• **What is required**:
Each line below containing the word "Avenue" needs to be shown.

─── Data under study

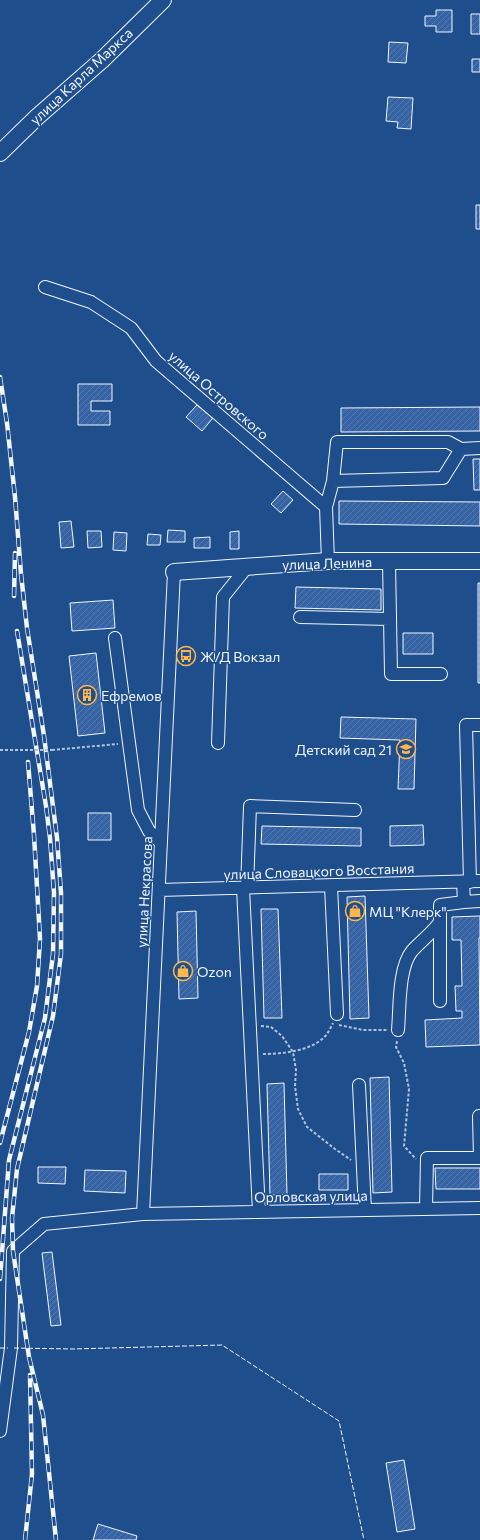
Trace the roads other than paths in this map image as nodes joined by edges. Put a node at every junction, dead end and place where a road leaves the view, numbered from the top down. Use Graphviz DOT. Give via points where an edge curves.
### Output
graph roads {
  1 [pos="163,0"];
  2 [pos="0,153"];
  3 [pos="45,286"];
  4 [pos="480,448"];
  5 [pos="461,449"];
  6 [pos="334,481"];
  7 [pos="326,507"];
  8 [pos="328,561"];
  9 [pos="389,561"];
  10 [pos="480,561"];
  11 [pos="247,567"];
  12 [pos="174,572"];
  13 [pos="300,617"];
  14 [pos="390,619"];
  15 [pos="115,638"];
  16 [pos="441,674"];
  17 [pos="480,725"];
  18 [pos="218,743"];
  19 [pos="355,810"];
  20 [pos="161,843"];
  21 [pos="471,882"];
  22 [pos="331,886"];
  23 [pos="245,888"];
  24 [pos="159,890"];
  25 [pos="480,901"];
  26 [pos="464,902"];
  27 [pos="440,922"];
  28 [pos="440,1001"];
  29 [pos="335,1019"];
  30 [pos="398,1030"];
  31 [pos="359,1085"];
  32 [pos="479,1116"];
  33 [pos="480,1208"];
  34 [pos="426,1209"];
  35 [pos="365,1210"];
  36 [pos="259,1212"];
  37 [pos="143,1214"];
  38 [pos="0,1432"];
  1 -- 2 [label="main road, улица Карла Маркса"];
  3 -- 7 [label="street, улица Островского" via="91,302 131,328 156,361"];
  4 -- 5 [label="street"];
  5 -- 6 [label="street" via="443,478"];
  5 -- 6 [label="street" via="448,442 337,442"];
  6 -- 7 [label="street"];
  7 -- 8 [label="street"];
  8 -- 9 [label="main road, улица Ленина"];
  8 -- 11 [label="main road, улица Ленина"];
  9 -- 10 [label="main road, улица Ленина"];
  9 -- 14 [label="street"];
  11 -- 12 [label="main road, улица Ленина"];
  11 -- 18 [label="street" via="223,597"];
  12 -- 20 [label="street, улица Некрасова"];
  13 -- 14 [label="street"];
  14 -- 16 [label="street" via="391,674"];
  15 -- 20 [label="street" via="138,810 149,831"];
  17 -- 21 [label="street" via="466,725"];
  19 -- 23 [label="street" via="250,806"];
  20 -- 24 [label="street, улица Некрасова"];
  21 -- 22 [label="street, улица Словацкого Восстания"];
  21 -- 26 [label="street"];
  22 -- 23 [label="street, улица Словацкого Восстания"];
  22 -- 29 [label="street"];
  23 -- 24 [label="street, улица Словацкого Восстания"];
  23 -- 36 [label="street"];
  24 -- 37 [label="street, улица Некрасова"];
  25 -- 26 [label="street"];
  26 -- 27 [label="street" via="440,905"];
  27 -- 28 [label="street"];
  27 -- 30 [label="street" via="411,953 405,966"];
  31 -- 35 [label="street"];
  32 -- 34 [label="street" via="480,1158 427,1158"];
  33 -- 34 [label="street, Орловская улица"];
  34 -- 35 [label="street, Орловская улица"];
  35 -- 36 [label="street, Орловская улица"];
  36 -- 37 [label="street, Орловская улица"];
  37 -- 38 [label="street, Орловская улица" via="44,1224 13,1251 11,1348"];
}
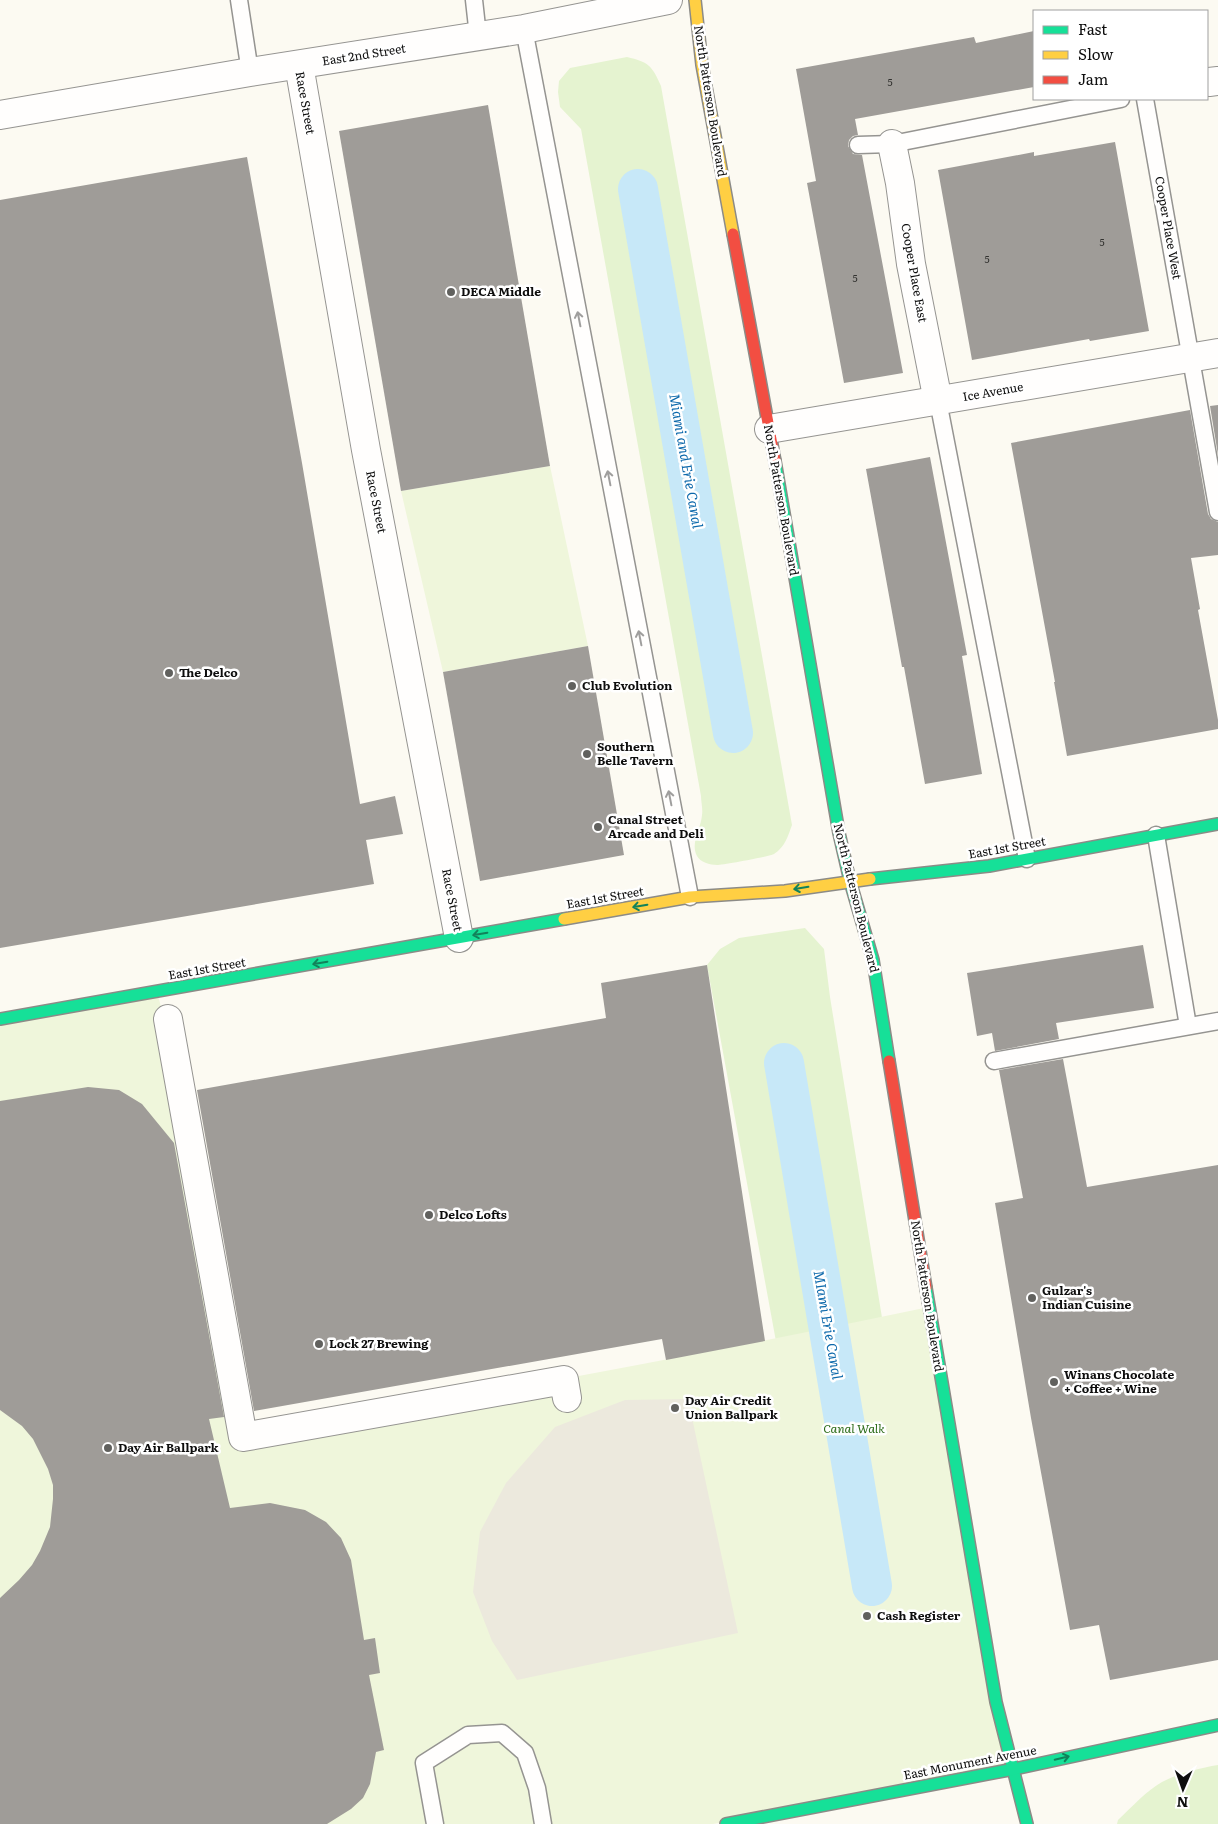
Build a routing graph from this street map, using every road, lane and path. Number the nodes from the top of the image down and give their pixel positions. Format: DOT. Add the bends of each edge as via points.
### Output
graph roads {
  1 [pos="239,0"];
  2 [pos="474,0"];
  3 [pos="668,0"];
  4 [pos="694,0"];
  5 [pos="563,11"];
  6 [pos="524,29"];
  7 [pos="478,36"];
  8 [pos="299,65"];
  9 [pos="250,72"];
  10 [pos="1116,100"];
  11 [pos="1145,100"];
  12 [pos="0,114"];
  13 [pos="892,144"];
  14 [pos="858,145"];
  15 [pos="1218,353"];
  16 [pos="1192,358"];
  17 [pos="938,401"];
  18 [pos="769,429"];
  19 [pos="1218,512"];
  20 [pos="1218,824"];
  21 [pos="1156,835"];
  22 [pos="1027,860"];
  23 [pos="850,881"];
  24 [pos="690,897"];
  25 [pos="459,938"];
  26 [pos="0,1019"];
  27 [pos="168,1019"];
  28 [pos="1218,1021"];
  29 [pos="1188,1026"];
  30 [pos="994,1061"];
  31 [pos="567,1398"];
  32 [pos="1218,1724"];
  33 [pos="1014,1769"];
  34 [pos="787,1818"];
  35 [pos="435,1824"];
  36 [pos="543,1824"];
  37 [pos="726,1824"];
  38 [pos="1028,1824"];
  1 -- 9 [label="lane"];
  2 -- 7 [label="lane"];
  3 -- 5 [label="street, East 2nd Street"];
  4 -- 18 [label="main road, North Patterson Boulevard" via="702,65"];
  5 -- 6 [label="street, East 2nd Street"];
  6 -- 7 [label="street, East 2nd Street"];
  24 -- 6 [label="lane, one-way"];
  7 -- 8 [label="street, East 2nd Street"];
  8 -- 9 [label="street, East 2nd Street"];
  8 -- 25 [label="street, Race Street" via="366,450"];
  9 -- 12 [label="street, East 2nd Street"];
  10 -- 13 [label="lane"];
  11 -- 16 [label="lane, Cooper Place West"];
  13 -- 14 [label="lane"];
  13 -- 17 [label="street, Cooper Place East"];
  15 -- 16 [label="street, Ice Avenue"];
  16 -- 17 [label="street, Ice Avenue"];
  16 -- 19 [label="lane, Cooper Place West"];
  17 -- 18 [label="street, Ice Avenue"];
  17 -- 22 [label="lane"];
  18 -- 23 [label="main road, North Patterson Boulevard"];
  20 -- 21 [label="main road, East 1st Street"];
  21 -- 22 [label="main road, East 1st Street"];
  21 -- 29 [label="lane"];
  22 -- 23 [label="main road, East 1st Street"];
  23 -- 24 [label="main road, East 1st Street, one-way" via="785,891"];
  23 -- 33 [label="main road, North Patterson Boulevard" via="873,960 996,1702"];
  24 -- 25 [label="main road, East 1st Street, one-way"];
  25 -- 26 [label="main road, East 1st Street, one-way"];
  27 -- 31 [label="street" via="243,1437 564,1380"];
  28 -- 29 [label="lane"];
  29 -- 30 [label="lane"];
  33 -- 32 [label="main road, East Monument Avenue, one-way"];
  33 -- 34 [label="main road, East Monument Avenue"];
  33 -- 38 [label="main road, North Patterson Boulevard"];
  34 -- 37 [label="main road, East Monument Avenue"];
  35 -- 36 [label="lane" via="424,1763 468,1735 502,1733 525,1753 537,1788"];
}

──────

• **Answer for the task**:
  15 -- 16 [label="street, Ice Avenue"];
  16 -- 17 [label="street, Ice Avenue"];
  17 -- 18 [label="street, Ice Avenue"];
  33 -- 32 [label="main road, East Monument Avenue, one-way"];
  33 -- 34 [label="main road, East Monument Avenue"];
  34 -- 37 [label="main road, East Monument Avenue"];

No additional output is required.